Namun, ketika foto-foto seperti Kanye, Kristen, dan Ratu Elizabeth dipindai, tingkat emosi yang terdeteksi naik hampir dua kali lipat, menjadi 5,76 persen. Pada wajah normal, persentase ekspresi “menghina” terdeteksi hanya 0,82 persen, dan ekspresi “jijik” 1,07 persen. Pada wajah orang-orang yang disebut BRF, persentase ekspresi “menghina” sebesar 3,27 persen, dan ekspresi “jijik” 1,09 persen. Lebih tinggi dari wajah normal.
“Perbedaan besarnya terletak dari ekspresi ‘penghinaan’, mata sedikit menyipit, satu sisi bibir sedikit ditarik ke belakang, tapi tidak sampai tersenyum,” Rogers menjelaskan dalam situsnya.
Saya yang penasaran dengan cara kerja FaceReader kemudian mencoba memindai beberapa foto, termasuk foto Citra yang sedang tersenyum dan satu foto seorang perempuan yang membuat ekspresi cemberut. FaceReader membaca ekspresi ‘penghinaan’ lebih besar pada foto Citra dibanding foto satunya.
Ternyata, selain tidak terpengaruh dengan gender, perangkat ini tetap bisa membedakan ekspresi asli dan buatan wajah. Ia mendeteksi BRF pada wajah pria maupun perempuan dalam ukuran sama.
Payahnya, memiliki tipe wajah BRF seringkali membikin hidup sulit, seperti yang diceritakan Citra, Nunu, dan Lusi.
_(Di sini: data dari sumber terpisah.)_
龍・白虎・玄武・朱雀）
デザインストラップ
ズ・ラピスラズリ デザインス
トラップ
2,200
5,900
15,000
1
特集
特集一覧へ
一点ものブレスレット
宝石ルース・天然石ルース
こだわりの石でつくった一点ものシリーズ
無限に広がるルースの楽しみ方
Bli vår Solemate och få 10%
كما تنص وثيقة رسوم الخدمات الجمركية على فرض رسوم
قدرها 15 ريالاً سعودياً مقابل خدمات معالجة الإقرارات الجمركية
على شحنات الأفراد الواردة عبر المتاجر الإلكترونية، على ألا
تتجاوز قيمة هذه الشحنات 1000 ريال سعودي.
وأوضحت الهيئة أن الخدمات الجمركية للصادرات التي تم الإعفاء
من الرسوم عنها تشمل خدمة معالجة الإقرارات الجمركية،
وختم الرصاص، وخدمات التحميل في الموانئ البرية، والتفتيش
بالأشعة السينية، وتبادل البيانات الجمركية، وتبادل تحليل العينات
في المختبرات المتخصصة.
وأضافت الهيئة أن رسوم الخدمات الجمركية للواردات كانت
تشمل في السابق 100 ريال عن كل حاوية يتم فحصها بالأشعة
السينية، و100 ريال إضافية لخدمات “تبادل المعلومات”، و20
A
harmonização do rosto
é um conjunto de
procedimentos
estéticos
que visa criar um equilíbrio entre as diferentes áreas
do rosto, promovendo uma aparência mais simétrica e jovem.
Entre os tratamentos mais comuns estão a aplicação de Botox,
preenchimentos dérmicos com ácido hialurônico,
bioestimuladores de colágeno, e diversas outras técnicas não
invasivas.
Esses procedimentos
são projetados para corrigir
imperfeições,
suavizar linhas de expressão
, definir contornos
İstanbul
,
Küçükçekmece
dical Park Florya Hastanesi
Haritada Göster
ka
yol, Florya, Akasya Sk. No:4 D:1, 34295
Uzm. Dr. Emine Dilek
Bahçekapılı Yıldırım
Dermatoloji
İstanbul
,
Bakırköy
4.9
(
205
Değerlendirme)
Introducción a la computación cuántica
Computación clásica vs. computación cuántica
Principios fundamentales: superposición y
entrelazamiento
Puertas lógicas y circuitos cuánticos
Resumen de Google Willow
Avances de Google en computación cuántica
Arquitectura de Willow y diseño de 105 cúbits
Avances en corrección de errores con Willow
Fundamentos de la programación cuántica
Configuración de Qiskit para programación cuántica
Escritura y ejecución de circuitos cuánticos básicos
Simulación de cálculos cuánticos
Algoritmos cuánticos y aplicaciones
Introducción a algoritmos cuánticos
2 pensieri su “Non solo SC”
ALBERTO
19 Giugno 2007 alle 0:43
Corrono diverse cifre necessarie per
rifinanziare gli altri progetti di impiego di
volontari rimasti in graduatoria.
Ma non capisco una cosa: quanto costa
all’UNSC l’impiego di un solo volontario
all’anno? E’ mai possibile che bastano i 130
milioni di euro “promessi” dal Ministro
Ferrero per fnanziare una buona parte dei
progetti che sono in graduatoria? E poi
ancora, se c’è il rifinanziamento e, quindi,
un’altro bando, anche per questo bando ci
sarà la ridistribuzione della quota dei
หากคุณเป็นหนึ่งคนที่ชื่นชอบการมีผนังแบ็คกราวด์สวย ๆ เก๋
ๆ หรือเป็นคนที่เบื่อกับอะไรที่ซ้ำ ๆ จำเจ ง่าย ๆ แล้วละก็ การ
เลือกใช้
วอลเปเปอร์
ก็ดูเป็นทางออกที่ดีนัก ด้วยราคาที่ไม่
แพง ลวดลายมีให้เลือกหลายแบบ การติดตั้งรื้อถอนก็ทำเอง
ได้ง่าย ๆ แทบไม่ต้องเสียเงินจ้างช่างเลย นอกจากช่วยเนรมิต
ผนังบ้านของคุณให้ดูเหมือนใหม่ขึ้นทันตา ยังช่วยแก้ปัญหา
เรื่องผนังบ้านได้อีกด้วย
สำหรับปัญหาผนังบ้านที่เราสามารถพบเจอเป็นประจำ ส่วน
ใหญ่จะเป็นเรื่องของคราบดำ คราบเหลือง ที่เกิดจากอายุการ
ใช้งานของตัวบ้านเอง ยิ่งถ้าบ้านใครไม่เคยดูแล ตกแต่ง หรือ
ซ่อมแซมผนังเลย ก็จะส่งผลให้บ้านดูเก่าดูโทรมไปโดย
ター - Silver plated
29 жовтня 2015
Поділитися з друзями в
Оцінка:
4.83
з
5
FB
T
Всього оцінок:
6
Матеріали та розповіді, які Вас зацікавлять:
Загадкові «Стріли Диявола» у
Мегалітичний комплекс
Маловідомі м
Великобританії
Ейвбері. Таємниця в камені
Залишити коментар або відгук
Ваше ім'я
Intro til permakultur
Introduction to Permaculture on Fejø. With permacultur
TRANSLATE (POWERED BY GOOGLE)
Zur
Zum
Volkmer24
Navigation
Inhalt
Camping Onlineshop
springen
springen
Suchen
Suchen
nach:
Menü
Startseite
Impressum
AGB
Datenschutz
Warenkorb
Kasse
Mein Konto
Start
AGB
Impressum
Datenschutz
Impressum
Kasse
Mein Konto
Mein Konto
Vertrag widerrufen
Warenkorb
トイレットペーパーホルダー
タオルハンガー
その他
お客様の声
Mereka seringkali harus memalsukan ekspresi wajah dalam situasi tertentu untuk menghindari masalah. Saran yang sering diterima adalah peringatan untuk lebih banyak tersenyum, apalagi jika kondisinya berkaitan dengan pekerjaan.
Saran tersebut cukup beralasan karena Christopher Olivola, dosen di Carnegie Mellon yang mempelajari ilmu fisiognomi, menemukan adanya bukti ‘face-isme’ dalam kehidupan sehari-hari. Ada gagasan bahwa manusia membuat keputusan kepercayaan, kompetensi, dan faktor-faktor lain hanya berdasarkan fitur wajah.
Dalam studinya, ia menyimpulkan individu dengan ekspresi wajah ‘marah’ lazimnya didefinisikan sebagai individu yang kurang dapat dipercaya. Sementara itu, individu dengan fitur muka ‘bahagia’ cenderung dianggap lebih kompeten.
“Implikasinya signifikan, orang-orang yang dipandang kurang bisa dipercaya (marah) berpeluang tersisih lebih besar. Sementara orang yang terlihat lebih kompeten (bahagia) cenderung terpilih,” katanya, seperti dikutip Psychology Today.